Los cien
HAN SURGIDO a la luz pública en estos días una serie de documentos acerca de los problemas con que se enfrenta la Universidad española. Uno de ellos, conocido como el Manifiesto de los cien, ha tenido especial eco en la opinión pública debido, probablemente, a la rotundidad de sus afirmaciones y a la notoriedad de algunos de sus firmantes. Sin duda, la mejor de las virtudes del citado Manifiesto es su capacidad para plantear un debate -ante los ciudadanos, los universitarios y las autoridades educativas- sobre los problemas básicos que afectan a la institución.Se señala, en primer lugar, la presencia, calidad y relevancia social y científica de la investigación que se hace en la Universidad y su siempre dificil engarce con la enseñanza. Es obvio que el fomento de esa actividad investigadora requiere una definición de objetivos, un esfuerzo de rigor y disciplina no siempre presentes en la comunidad universitaria, y los medios que la hagan posible, por no hablar de un radical cambio en la mentalidad de nuestros universitarios. En ese sentido, nos parece positiva la puesta en marcha de un procedimiento de evaluación de la actividad investigadora de los profesores universitarios. Lo razonable ahora es depurar ese procedimiento, consolidarlo y hacerlo más riguroso, por lo que parece contradictorio descalificarlo globalmente en un contexto de reivindicación de la investigación de calidad.

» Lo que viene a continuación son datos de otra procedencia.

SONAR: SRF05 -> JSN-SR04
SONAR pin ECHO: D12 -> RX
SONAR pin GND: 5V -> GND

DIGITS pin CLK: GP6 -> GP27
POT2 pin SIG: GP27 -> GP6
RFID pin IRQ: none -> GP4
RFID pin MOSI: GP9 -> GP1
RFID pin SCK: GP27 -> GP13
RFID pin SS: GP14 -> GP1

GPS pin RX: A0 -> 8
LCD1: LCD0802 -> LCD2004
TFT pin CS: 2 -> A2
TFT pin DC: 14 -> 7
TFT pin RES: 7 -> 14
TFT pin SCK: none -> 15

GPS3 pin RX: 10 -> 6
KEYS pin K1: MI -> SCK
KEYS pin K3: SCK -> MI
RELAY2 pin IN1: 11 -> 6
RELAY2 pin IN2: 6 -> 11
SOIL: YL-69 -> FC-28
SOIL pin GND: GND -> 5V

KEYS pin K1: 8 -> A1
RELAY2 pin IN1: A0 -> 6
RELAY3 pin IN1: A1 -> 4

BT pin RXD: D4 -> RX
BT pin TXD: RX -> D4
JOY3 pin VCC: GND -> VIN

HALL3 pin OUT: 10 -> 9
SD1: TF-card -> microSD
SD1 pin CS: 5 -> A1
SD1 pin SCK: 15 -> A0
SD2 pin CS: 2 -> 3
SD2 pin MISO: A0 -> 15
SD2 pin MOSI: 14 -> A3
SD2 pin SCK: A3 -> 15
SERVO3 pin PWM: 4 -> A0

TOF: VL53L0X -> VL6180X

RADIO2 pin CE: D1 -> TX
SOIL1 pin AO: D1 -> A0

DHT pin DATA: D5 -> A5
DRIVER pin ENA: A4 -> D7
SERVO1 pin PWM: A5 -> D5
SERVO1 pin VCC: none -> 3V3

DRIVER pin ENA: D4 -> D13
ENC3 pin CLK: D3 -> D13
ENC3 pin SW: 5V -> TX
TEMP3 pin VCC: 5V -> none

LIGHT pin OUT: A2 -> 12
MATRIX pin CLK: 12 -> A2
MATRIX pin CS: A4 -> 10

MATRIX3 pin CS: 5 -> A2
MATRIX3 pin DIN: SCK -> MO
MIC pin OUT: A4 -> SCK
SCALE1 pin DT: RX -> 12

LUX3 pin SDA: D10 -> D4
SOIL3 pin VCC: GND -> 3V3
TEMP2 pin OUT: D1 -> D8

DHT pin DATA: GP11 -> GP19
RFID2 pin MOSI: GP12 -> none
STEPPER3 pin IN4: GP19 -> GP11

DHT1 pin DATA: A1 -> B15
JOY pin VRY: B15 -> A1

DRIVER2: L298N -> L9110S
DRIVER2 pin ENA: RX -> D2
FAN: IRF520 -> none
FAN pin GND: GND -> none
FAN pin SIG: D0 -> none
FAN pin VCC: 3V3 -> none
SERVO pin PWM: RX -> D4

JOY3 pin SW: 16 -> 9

Otro de los grandes problemas abordado en distintos párrafos del Manifiesto es el de la selección y promoción del profesorado, con su tradicional rosario de vicios incorporados: endogamia, dominio de clanes y grupos de presión, parroquialismo... No hace falta insistir en el hecho de que una Universidad es, en su perfil académico, lo que son sus profesores, por lo que las perversiones del sistema de selección del profesorado pueden ser letales a la propia institución. Sin olvidar que esos defectos pueden darse cualquiera que sea el sistema concreto que se arbitre, pues aun el más racional sobre el papel debe ser aplicado por profesores sobre cuya imparcialidad y sensatez descansa el éxito o el fracaso del proceso de selección.
Por último, se señalan la indispensable adecuación de los planes de estudios a los objetivos sociales, científicos y profesionales de la educación universitaria, y la compleja y novedosa relación entre enseñanzas oficiales y títulos propios, en particular los famosos masters, que no son la panacea para todas las carencias de la enseñanza universitaria, pero que tampoco deben ser descalificados por principio.
En resumen, un conjunto de problemas ya viejos y algunos nuevos, presentes en la Universidad y acerca de los cuales es preciso debatir y decidir. Y hacerlo, además, con el propósito de deslindar lo que atenaza y daña a la Universidad de las mejoras e iniciativas que, en condiciones ambientales desfavorables, se han producido ciertamente en muchas universidades. En ese sentido, nos parece que tanto el Manifiesto como otros documentos similares, aun respondiendo muchas veces a experiencias individuales, difícilmente generalizables, pueden y deben jugar un importante papel en la apertura de un debate necesario.